To the EditorStedman’s Medical Dictionary defines the word indolent as follows: “inactive; sluggish; painless or nearly so, said of a morbid process.”1 In the arena of cancer screening, indolent disease refers to disease that need not be detected (or treated) because it is not and never will be life-threatening. The identification of indolent disease is most definitely a harm of cancer screening, and indolent disease is one component of overdiagnosed disease. Overdiagnosis also occurs when screening detects nonindolent disease that never would have been diagnosed in the absence of screening; that occurs because death due to other causes occurs prior to what would have been the date of symptomatic diagnosis in the absence of screening. We can refer to that as overdiagnosis due to competing causes of mortality. In the abstract of their important article quantifying overdiagnosis in lung cancer screening with low–radiation dose computed tomography, Patz et al2 incorrectly equate overdiagnosed cancers with indolent cancers.
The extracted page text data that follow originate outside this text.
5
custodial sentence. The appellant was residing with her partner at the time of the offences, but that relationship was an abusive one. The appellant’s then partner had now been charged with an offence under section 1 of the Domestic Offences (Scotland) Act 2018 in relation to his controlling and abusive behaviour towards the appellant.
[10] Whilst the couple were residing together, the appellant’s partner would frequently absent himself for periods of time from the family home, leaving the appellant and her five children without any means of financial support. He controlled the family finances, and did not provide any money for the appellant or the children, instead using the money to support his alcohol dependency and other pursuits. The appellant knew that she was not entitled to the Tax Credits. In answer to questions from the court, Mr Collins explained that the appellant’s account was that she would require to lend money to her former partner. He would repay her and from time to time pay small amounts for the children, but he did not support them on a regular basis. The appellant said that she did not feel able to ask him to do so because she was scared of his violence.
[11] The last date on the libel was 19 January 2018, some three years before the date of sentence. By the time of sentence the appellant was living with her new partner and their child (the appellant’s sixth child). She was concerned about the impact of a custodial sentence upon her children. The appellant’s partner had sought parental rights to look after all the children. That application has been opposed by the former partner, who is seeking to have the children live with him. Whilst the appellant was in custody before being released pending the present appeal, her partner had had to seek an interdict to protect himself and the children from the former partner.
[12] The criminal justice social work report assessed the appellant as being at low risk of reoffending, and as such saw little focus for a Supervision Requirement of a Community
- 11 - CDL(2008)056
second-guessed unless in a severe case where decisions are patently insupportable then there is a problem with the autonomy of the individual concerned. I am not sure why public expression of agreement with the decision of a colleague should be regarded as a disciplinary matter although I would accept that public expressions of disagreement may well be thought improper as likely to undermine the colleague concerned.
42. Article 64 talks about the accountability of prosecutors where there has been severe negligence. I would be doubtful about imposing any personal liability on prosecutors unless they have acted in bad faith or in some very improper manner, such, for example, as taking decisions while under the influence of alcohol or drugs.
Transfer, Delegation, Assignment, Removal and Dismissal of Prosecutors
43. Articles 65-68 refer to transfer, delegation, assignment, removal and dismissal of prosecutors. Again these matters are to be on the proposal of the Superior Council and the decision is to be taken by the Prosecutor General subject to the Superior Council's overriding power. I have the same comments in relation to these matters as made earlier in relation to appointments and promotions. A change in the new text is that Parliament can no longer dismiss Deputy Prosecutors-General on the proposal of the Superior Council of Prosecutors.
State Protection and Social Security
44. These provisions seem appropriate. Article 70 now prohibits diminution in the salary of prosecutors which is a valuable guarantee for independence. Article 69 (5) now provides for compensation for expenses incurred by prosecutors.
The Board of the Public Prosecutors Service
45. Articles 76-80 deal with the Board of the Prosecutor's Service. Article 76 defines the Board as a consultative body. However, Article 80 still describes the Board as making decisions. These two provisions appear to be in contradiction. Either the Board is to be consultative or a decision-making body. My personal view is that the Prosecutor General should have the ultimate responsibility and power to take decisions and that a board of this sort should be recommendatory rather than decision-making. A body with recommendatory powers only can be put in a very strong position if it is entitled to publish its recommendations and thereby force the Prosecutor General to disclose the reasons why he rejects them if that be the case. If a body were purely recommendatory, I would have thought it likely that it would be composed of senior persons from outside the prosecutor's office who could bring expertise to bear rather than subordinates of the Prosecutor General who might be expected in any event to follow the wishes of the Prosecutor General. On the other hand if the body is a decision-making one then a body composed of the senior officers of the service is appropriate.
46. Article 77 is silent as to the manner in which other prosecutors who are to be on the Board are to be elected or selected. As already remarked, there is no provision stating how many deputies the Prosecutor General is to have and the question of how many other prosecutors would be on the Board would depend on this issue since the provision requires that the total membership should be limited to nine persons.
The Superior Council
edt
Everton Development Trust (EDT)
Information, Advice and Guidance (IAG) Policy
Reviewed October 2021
It is fair to assume that some portion of overdiagnosed lung cancers are indolent, but it must also be recognized that competing causes of mortality contribute to overdiagnosis. This is of particular importance in lung cancer screening because those most likely to be screened often have other life-threatening conditions, such as cardiovascular disease or chronic obstructive pulmonary disorder.